Blech, Grand Hotel is the worst example of John's talent.

 

Really, TikiSoo? Amazing how two people can see the same performance and come away with different impressions of it.

I think John Barrymore is at his most elegant as the Baron in Grand Hotel. He is charming, amusing and flirtatious in his scenes with Crawford, while later showing sensitivity in those he shares with brother Lionel. John also hints that beneath his debonair appearance the Baron is a lonely man, bringing a little vulnerability to the role. Only his love scenes with Garbo now seem over done and dated to me.

Nevertheless that's just one film and it's apparent that, like me, you appreciate Barrymore's versatility and talent.

With his great speaking voice stilled during the silent era Barrymore was denied the opportunity to flourish at his best (such as he would have in the pre Code era) , and a lot of ham can be seen in his work then. However, one very effective performance that he gave during that period, and probably Barrymore's finest performance of the silents,  was in Tempest (1928), a costume production set just prior to and during the Russian Revolution.

__Data provided__:
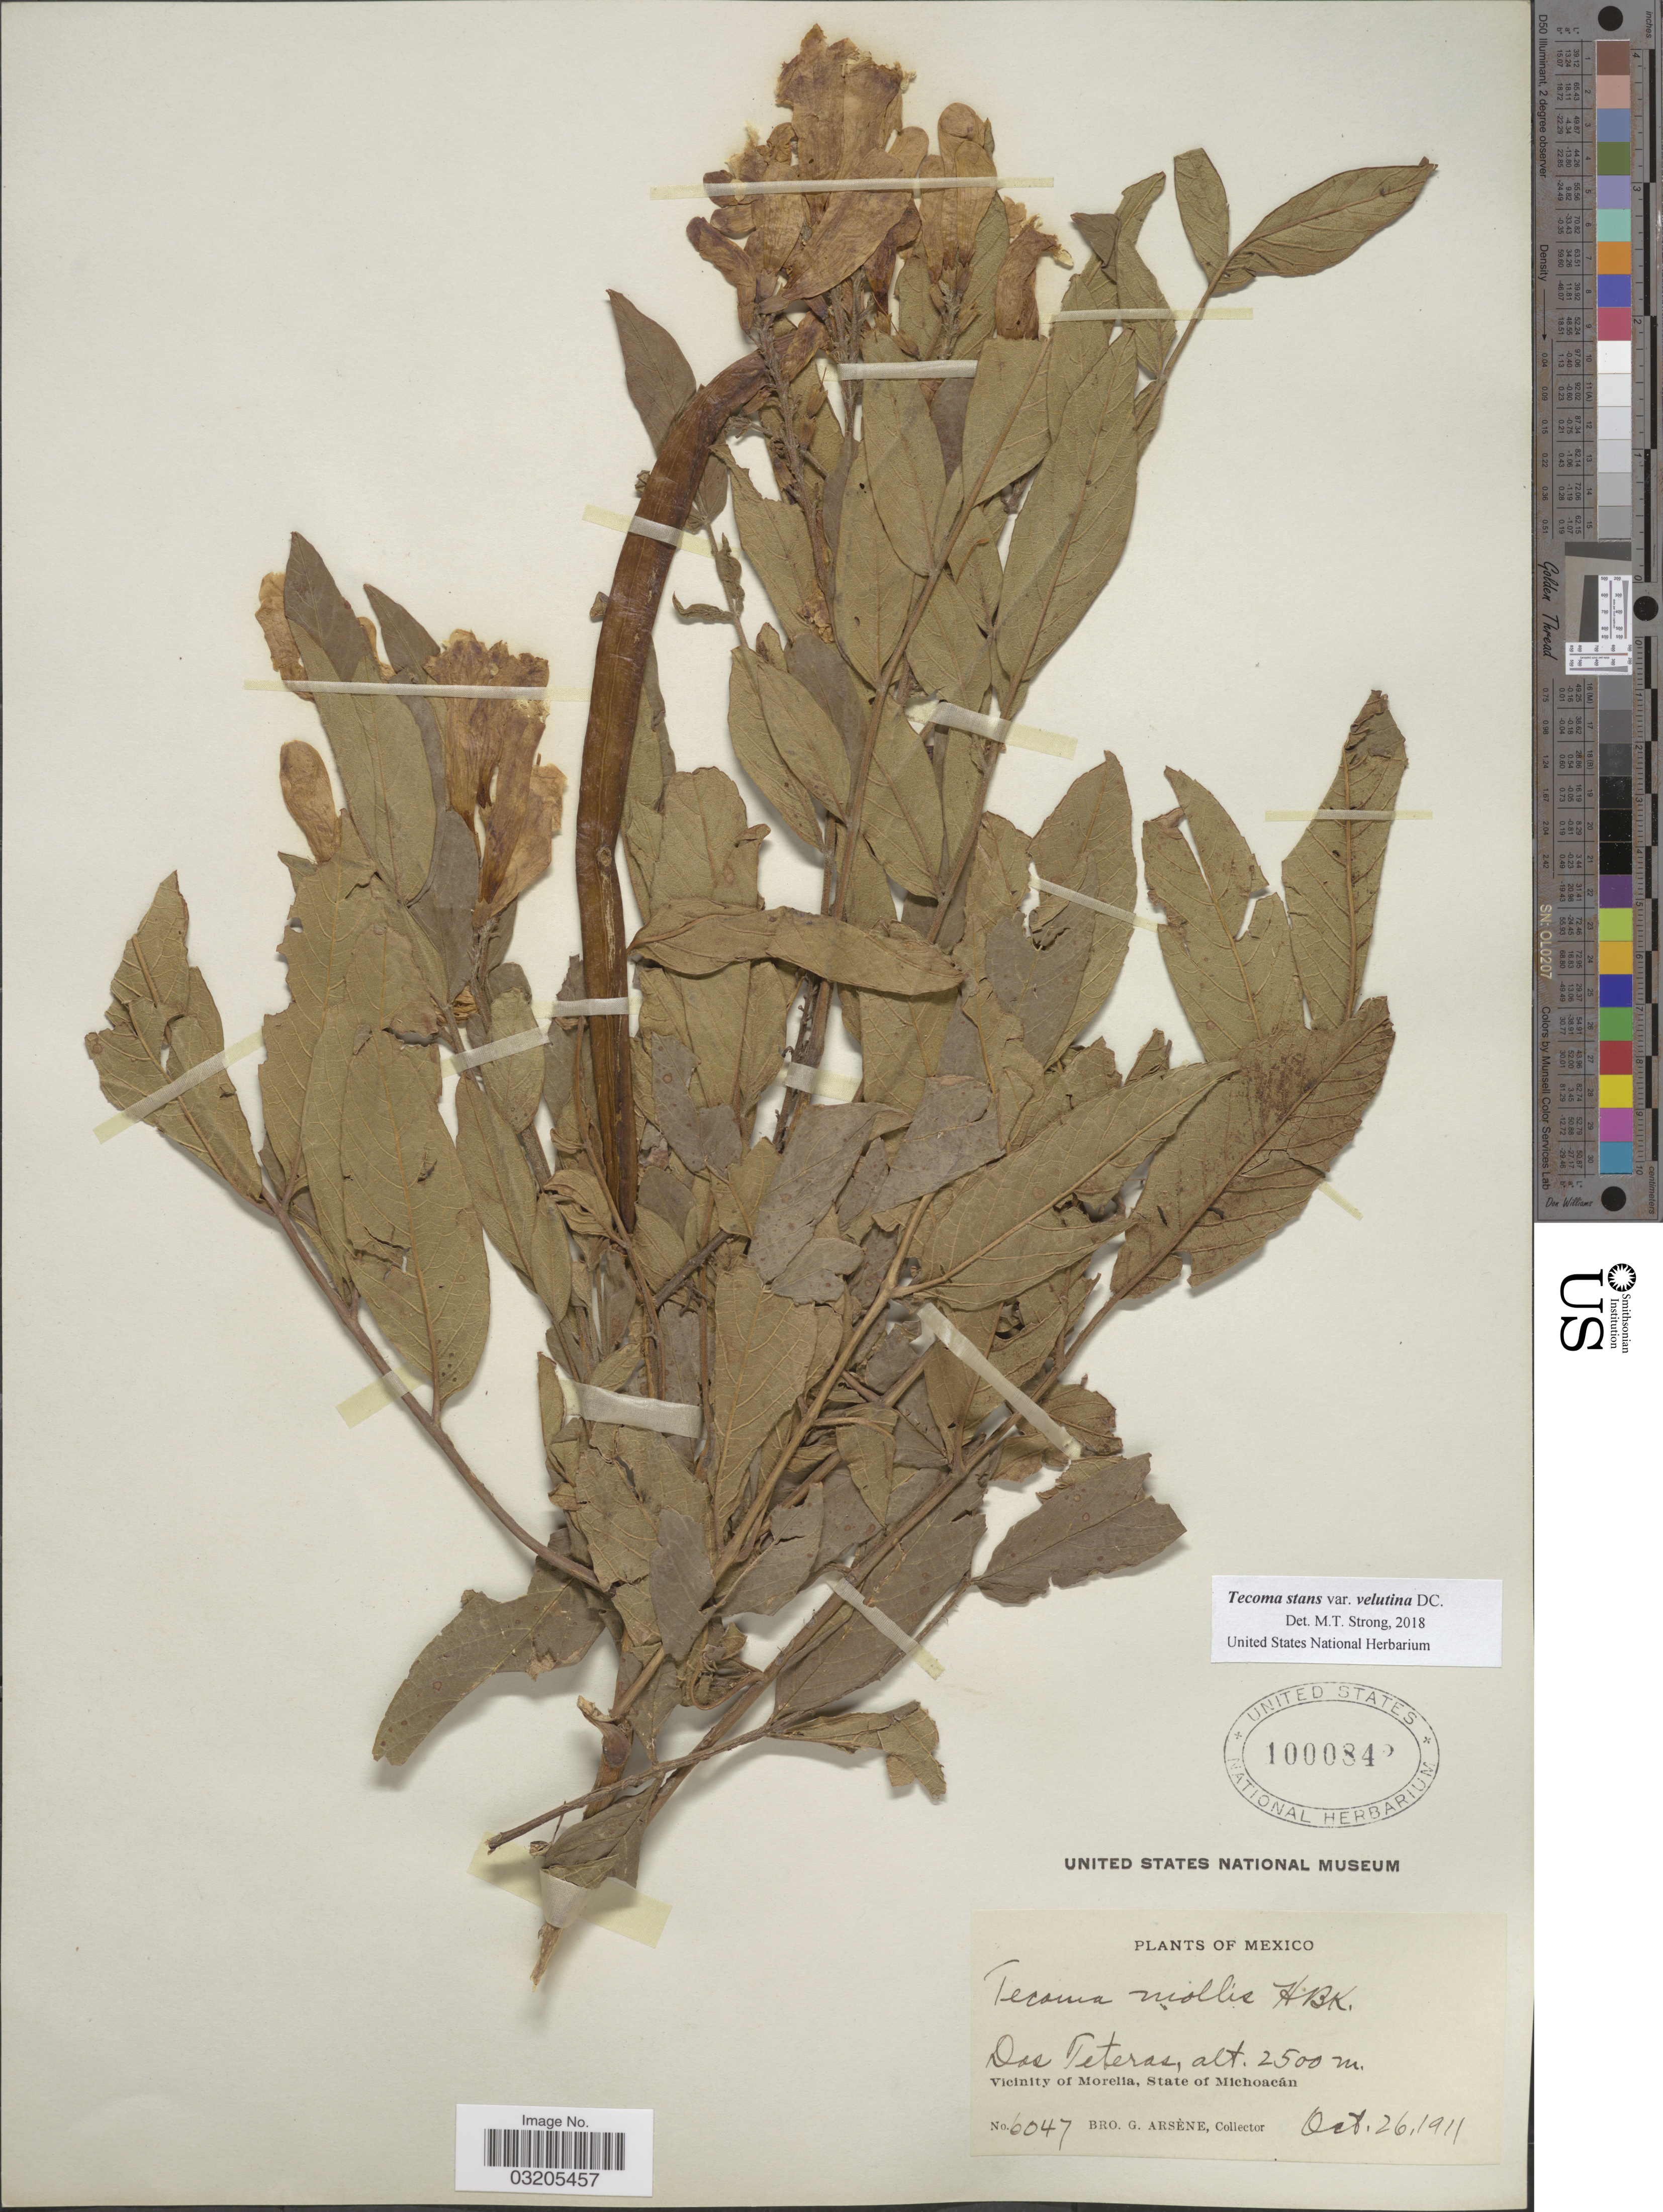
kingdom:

__Required work__:
A - In the post about John Barrymore, which film does the writer call probably his finest performance of the silent era?
B - Pick up the post about John Barrymore after its final sentence and keep writing in the same voice.

__Task-by-task results__:
A - Tempest (1928).

B -
The film gets quite melodramatic, of course, typical of films of its period, but Barrymore is dashing, charming and sympathetic as a commoner who becomes a soldier but is looked down upon by all the aristocrats who share the military with him. He's also looked down upon by a royal Princess, whom he sets out to rescue when the revolution erupts. Barrymore shows considerable charm and sensitivity, at times, in this film while also docking his shirt to show that, at age 44, he was probably at the peak of his male beauty. Louis Wolheim, two years prior to All Quiet on the Western Front, plays Barrymore's jovial, booming companion, his one true friend. There will also be a melodramatic mad scene in a prison cell for John. All in all, for Barrymore fans, it's an impressive show. TCM has never shown Tempest, to the best of my knowledge, but KINO has released an okay looking print of the film on DVD a few years ago.

My favourite moment in the film is relatively early when Barrymore, as a soldier, is invited to a royal ball. His outsider status (because of his peasant stock) is beautifully established in a shot of Barrymore standing in shadow on the outside of the ball room. It reminds me of a similar image of Chaplin from The Gold Rush, shot three years before.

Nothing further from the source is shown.